Control-C in bash ???
Kerl, John
John.Kerl at Avnet.com
Tue Jan 14 06:59:04 EST 2003
Here is some code which is The Wrong Answer (the
right answer being, use Denk's SELF & ELDK and you
will have no worries or problems in life).
Nonetheless, this Wrong Answer is illuminating
in that it shows the essentials of what needs
to happen.
// John Kerl
// Avnet Design Services
// 2002/03/27
// ttyrun.c:
// Runs a program with the terminal set up correctly for job control.
// * Compile with powerpc-linux-gcc ttyrun.c -o ttyrun
// * Run in /etc/rc.whatever as ttyrun {program name} {arguments ...},
// e.g. /bin/ttyrun /bin/sh.
#include <stdio.h>
#include <errno.h>
#include <sys/types.h>
#include <sys/stat.h>
#include <fcntl.h>
#include <signal.h>
#include <termios.h>
#include <unistd.h>
#include <sys/ioctl.h>
// ----------------------------------------------------------------
void run_prog(int nargc, char ** nargv, char ** oenvp)
{
char * envs[] = {
"HOME=/", "TERM=linux", "PATH=/bin", "LD_LIBRARY_PATH=/lib",
"PS1=temp# ", 0
};
char * nenvp[8];
nenvp[0] = envs[0];
nenvp[1] = envs[1];
nenvp[2] = envs[2];
nenvp[3] = envs[3];
nenvp[4] = envs[4];
nenvp[5] = envs[5];
if (execve(nargv[0], nargv, oenvp) < 0)
perror("execve");
}
// ----------------------------------------------------------------
int main(int argc, char ** argv, char ** envp)
{
char tty_name[] = "/dev/ttyS0";
int tty_fd;
int pid;
int pgrp;
int ppgrp;
int ttypgrp = -2;
if (argc < 2) {
fprintf(stderr, "Usage: %s {program name}\n", argv[0]);
exit(1);
}
tty_fd = open(tty_name, O_RDWR);
if (tty_fd < 0) {
perror("open tty");
exit(1);
}
// Only go through this trouble if the new
// tty doesn't fall in this process group.
pid = getpid();
pgrp = getpgid(0);
ppgrp = getpgid(getppid());
if (ioctl(tty_fd, TIOCGPGRP, &ttypgrp) < 0) {
perror("ioctl TIOCGPGRP");
}
if (pgrp != ttypgrp && ppgrp != ttypgrp) {
if (pid != getsid(0)) {
if (pid == getpgid(0))
setpgid(0, getpgid(getppid()));
setsid();
}
signal(SIGHUP, SIG_IGN);
ioctl(0, TIOCNOTTY, (char *)1);
signal(SIGHUP, SIG_DFL);
close(0);
close(1);
close(2);
close(tty_fd);
tty_fd = open(tty_name, O_RDWR);
ioctl(0, TIOCSCTTY, (char *)1);
dup(tty_fd);
dup(tty_fd);
}
else {
close(tty_fd);
}
run_prog(argc - 1, &argv[1], envp);
return 0;
}
-----Original Message-----
From: Chris Wedgwood [mailto:cw at f00f.org]

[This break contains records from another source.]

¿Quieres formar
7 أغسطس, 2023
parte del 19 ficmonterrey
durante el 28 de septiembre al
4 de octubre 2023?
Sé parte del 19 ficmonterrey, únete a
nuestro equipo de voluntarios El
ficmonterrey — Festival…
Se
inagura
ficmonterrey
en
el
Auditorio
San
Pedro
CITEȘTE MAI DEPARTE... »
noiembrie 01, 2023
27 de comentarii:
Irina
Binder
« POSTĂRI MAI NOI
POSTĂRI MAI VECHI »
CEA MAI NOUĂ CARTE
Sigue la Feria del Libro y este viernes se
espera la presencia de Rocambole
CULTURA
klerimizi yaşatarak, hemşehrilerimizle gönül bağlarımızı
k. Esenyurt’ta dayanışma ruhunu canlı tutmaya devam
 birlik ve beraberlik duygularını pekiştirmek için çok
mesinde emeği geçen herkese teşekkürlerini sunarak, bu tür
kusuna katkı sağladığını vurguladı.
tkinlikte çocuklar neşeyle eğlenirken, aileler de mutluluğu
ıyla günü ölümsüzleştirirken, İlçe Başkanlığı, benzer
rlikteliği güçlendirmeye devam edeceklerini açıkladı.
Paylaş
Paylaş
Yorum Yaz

Sent: Monday, January 13, 2003 12:49 PM
To: Mark Chambers
Cc: linuxppc-embedded at lists.linuxppc.org
Subject: Re: Control-C in bash ???
On Mon, Jan 13, 2003 at 02:09:00PM -0500, Mark Chambers wrote:
> On a PC, I can, for instance, enter "ping 192.168.1.4", then hit
> Control-C and stop the ping. For the life of me, I can't figure out
> how to do the same on my MPC860 system!!!
if you boot init=/bin/sh or whatever and your init/login doesn't set
the tty up, you will need to do it yourself (man stty).